Start of Supplied information

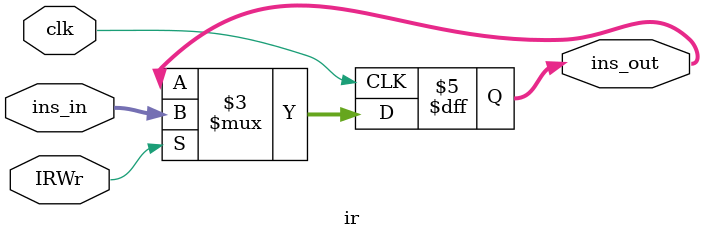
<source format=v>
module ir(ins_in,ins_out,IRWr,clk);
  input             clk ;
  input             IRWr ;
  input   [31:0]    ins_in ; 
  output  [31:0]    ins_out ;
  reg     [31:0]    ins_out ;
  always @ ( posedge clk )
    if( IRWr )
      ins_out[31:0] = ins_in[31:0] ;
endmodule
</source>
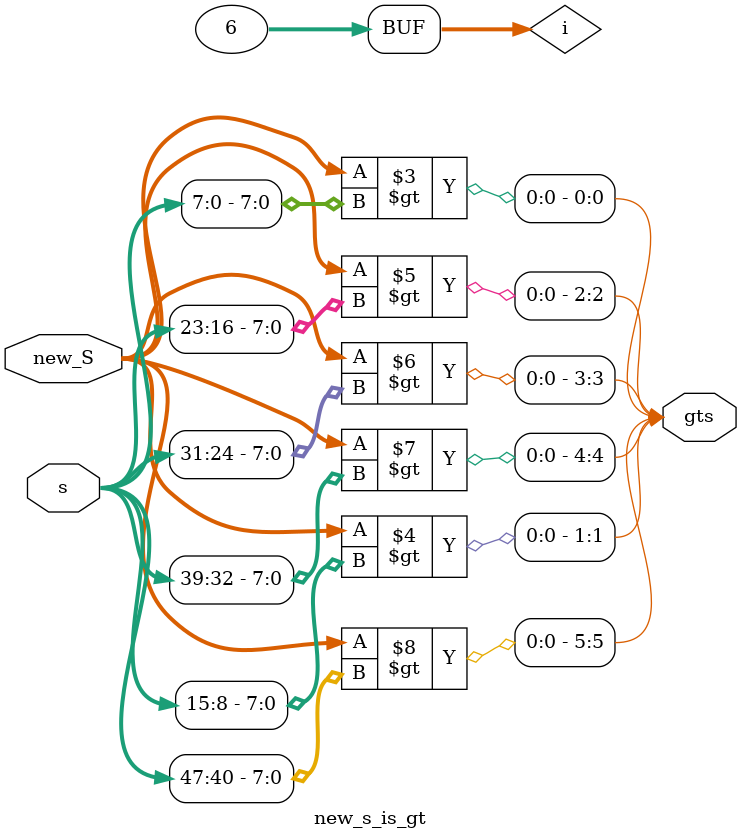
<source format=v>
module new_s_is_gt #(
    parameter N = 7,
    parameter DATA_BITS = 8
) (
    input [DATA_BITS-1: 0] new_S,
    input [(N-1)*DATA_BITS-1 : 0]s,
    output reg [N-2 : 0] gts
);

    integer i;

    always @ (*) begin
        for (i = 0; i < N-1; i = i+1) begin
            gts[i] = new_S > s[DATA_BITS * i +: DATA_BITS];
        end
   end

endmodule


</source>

End of Supplied information
Start of Supplied information

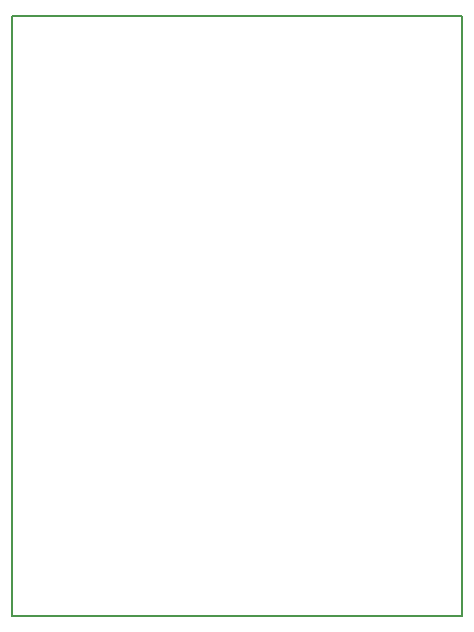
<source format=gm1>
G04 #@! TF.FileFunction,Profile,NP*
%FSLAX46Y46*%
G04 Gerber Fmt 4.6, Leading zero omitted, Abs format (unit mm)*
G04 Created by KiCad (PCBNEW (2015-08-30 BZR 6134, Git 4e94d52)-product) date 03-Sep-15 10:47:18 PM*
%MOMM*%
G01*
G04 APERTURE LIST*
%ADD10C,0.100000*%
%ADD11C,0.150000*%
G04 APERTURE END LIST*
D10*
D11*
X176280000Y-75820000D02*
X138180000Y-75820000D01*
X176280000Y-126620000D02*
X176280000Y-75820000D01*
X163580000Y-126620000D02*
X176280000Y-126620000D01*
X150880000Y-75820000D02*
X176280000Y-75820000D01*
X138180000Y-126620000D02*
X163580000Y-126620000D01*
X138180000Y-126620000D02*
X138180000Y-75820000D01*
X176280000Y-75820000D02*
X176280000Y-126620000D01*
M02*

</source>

End of Supplied information

Assignment>
Show the lines of the data that hold the word "input".

Exercise output>
  input             clk ;
  input             IRWr ;
  input   [31:0]    ins_in ; 
    input [DATA_BITS-1: 0] new_S,
    input [(N-1)*DATA_BITS-1 : 0]s,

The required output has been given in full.